Shift Scheduling Challenges for Employees and How to Overcome Them
The top 5 challenges facing employees who work in shifts
- Pursuing hobbies
- Seeing friends
- Exercising
- Eating well
- Sleeping well
Shift scheduling causes employees to lose sleep and over 7% of their annual earnings
Many shift workers find it difficult to strike a balance between work and life. Working on-call, back-to-back shifts (also known as “clopens”) leaves little time for things like pursuing hobbies, eating well-balanced meals, and having a social life.
Only 36 percent of employees who work rotating shifts say they have a shift pattern that rotates forward (morning, afternoon, night), the least hazardous shift pattern for employee health. But our survey shows that shift work costs employees much more than sleep. It also costs them their hard-earned money — about $1,100 each year.
Our survey found canceled shifts and last-minute schedule changes cost shift workers an average $92 per month in lost income and additional expenses (including travel costs, childcare, and missed payments). That adds up to about 7 percent of a minimum wage worker’s annual salary.

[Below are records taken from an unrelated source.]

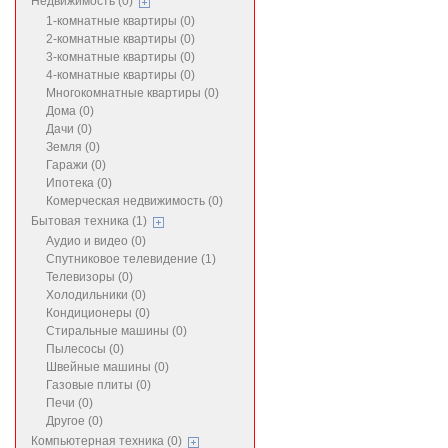
Недвижимость (0)
1-комнатные квартиры (0)
2-комнатные квартиры (0)
3-комнатные квартиры (0)
4-комнатные квартиры (0)
Многокомнатные квартиры (0)
Дома (0)
Дачи (0)
Земля (0)
Гаражи (0)
Ипотека (0)
Комерческая недвижимость (0)
Бытовая техника (1)
Аудио и видео (0)
Спутниковое телевидение (1)
Телевизоры (0)
Холодильники (0)
Кондиционеры (0)
Стиральные машины (0)
Пылесосы (0)
Швейные машины (0)
Газовые плиты (0)
Печи (0)
Другое (0)
Компьютерная техника (0)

Last-minute shift changes are common — should employees be compensated?
Over half of shift workers (about 60 percent) say they’ve had a shift canceled at the last minute. About 40 percent of them were notified of the canceled shift the night before. The other 48 percent were notified either on their way to work or after they arrived.
However, these workers have one thing in common: Over 95 percent believe they’re entitled to compensation for canceled shifts. And here’s why:
Nearly 1 in 6 employees admits to missing an important payment due to a canceled shift (and losing six to eight hours, or more, of income). Another 1 in 4 says they’ve wasted time and money commuting to work for a canceled shift or paid for unnecessary childcare.
On the flip side, 20 percent of employees have had to shell out for last-minute childcare after being called into work at the last minute. And yet, less than 37 percent of employees are compensated for their time when their schedules are changed. Those who are compensated for their canceled shifts are paid just $22 per shift, on average.
Only 50% of shift workers get their schedule two weeks in advance
Only 45 percent of employees say they get enough notice for their schedules from their employer. Twelve percent say they rarely get enough notice, and 5 percent admit they never get the notice they need to plan their week.
And it comes as no surprise. According to our research, only 1 in 2 employees gets their schedules two weeks in advance. Another 1 in 4 receives their schedules one week out, and 8 percent get just one day’s notice or less.